Previously, we defined a Tree a type, that represented a
binary search tree. We can say an empty tree is false-ish and anything
that’s not an empty tree is true-ish.
instance YesNo (Tree a) where
yesno EmptyTree = False
yesno _ = True
Can a traffic light be a yes or no value? Sure. If it’s red, you stop. If it’s green, you go. If it’s yellow? Eh, I usually run the yellows because I live for adrenaline.
instance YesNo TrafficLight where
yesno Red = False
yesno _ = True
Cool, now that we have some instances, let’s go play!
ghci> yesno $ length []
False
ghci> yesno "haha"
True
ghci> yesno ""
False
ghci> yesno $ Just 0
True
ghci> yesno True
True
ghci> yesno EmptyTree
False
ghci> yesno []
False
ghci> yesno [0,0,0]
True
ghci> :t yesno
yesno :: (YesNo a) => a -> Bool
Right, it works! Let’s make a function that mimics the if statement,
but it works with YesNo values.
yesnoIf :: (YesNo y) => y -> a -> a -> a
yesnoIf yesnoVal yesResult noResult = if yesno yesnoVal then yesResult else noResult
Pretty straightforward. It takes a yes-no-ish value and two things. If the yes-no-ish value is more of a yes, it returns the first of the two things, otherwise it returns the second of them.
ghci> yesnoIf [] "YEAH!" "NO!"
"NO!"
ghci> yesnoIf [2,3,4] "YEAH!" "NO!"
"YEAH!"
ghci> yesnoIf True "YEAH!" "NO!"
"YEAH!"
ghci> yesnoIf (Just 500) "YEAH!" "NO!"
"YEAH!"
ghci> yesnoIf Nothing "YEAH!" "NO!"
"NO!"
The Functor typeclass
So far, we’ve encountered a lot of the typeclasses in the standard
library. We’ve played with Ord, which is for stuff that can
be ordered. We’ve palled around with Eq, which is for
things that can be equated. We’ve seen Show, which presents
an interface for types whose values can be displayed as strings. Our
good friend Read is there whenever we need to convert a
string to a value of some type. And now, we’re going to take a look at
the Functor typeclass, which is
basically for things that can be mapped over. You’re probably thinking
about lists now, since mapping over lists is such a dominant idiom in
Haskell. And you’re right, the list type is part of the
Functor typeclass.
What better way to get to know the Functor typeclass
than to see how it’s implemented? Let’s take a peek.
class Functor f where
fmap :: (a -> b) -> f a -> f b
Alright. We see that it defines one function, fmap, and
doesn’t provide any default implementation for it. The type of
fmap is interesting. In the definitions of typeclasses so
far, the type variable that played the role of the type in the typeclass
was a concrete type, like the a in
(==) :: (Eq a) => a -> a -> Bool. But now, the
f is not a concrete type (a type that a value can hold,
like Int, Bool or Maybe String),
but a type constructor that takes one type parameter. A quick refresher
example: Maybe Int is a concrete type, but
Maybe is a type constructor that takes one type as the
parameter. Anyway, we see that fmap takes a function from
one type to another and a functor applied with one type and returns a
functor applied with another type.
If this sounds a bit confusing, don’t worry. All will be revealed
soon when we check out a few examples. Hmm, this type declaration for
fmap reminds me of something. If you don’t know what the
type signature of map is, it’s:
map :: (a -> b) -> [a] -> [b].

> **Information supplied**:
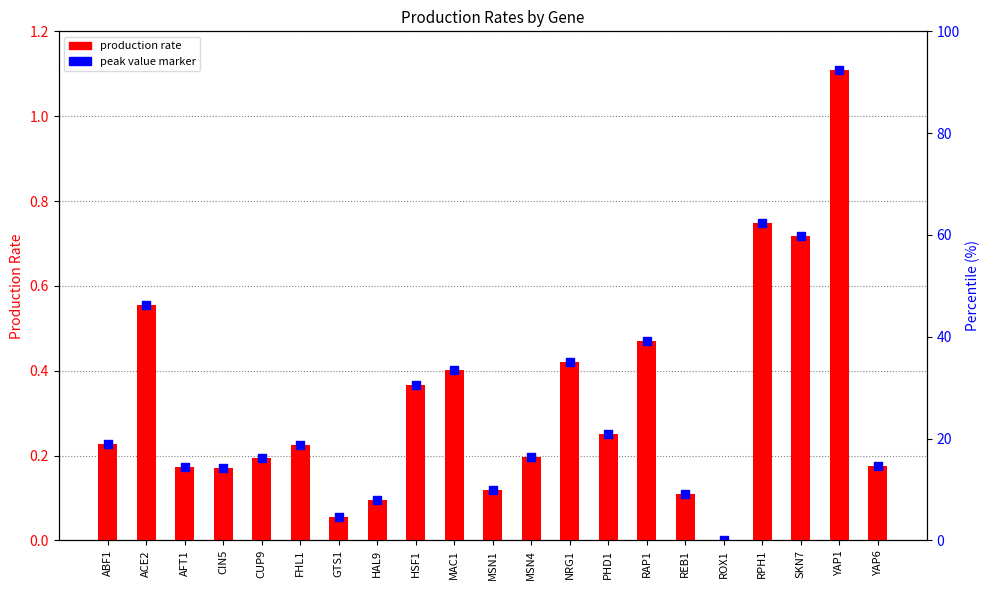

What are all the series names shown in the legend?

production rate, peak value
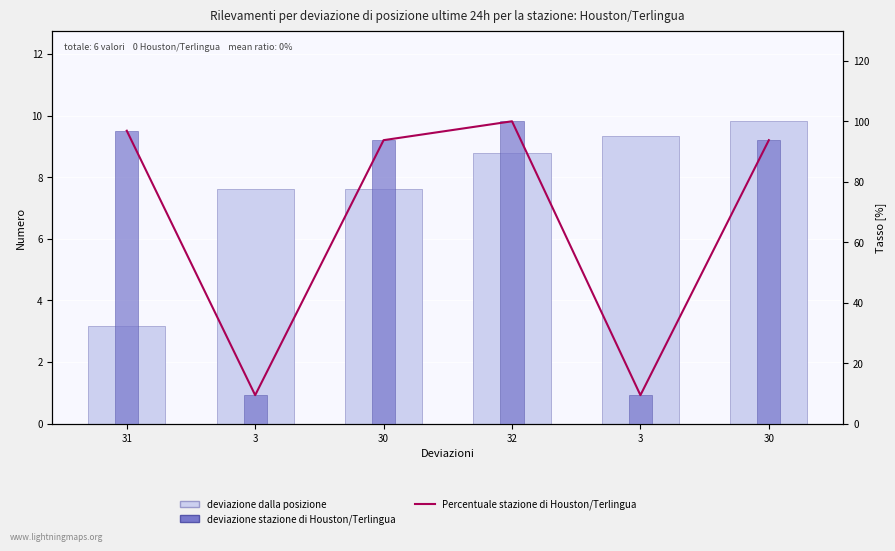

Reading left to right, transcribe all the data shown in this chart.

deviazione dalla posizione: 3.2	7.6	7.6	8.8	9.3	9.8
Percentuale stazione di Houston/Terlingua: 96.9	9.4	93.8	100.0	9.4	93.8
deviazione stazione di Houston/Terlingua: 96.9	9.4	93.8	100.0	9.4	93.8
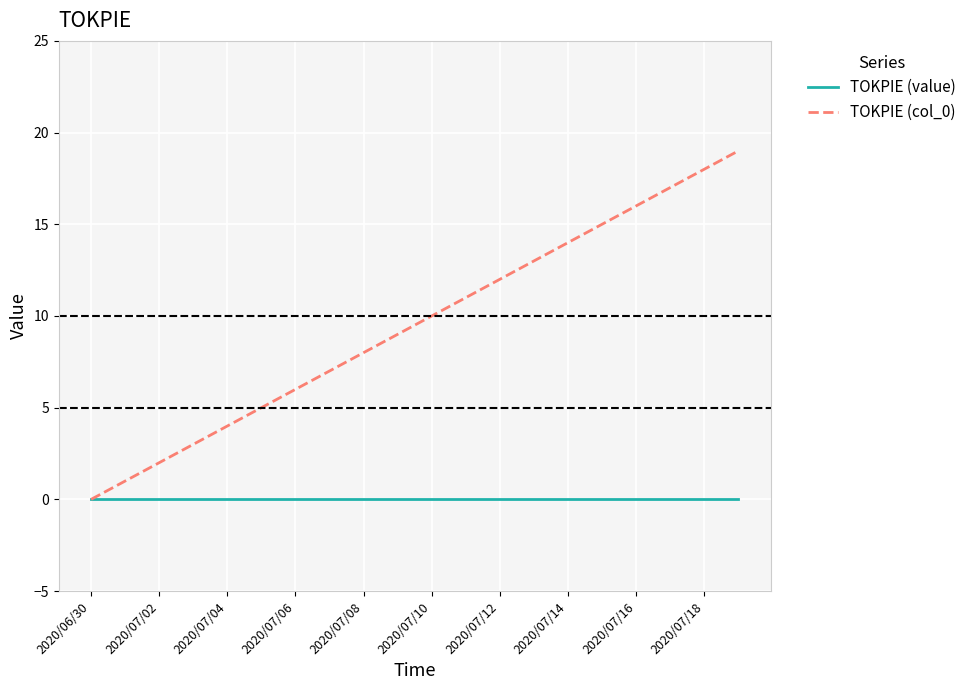

How many values in TOKPIE (col_0) are above zero?

19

> **Problems to work on**:
1) According to the Haskell typeclass text, how many functions does the Functor typeclass define?
2) Render the lines of the rows from the line with "Reading left to" up to and including the last line of the rows as a Markdown table with the columns No. and Line, leaving out blank lines and pictures.

> **Task results**:
1) One function, fmap.

2)
| No. | Line |
|---|---|
| 1 | Reading left to right, transcribe all the data shown in this chart. |
| 2 | deviazione dalla posizione: 3.2	7.6	7.6	8.8	9.3	9.8 |
| 3 | Percentuale stazione di Houston/Terlingua: 96.9	9.4	93.8	100.0	9.4	93.8 |
| 4 | deviazione stazione di Houston/Terlingua: 96.9	9.4	93.8	100.0	9.4	93.8 |
| 5 | How many values in TOKPIE (col_0) are above zero? |
| 6 | 19 |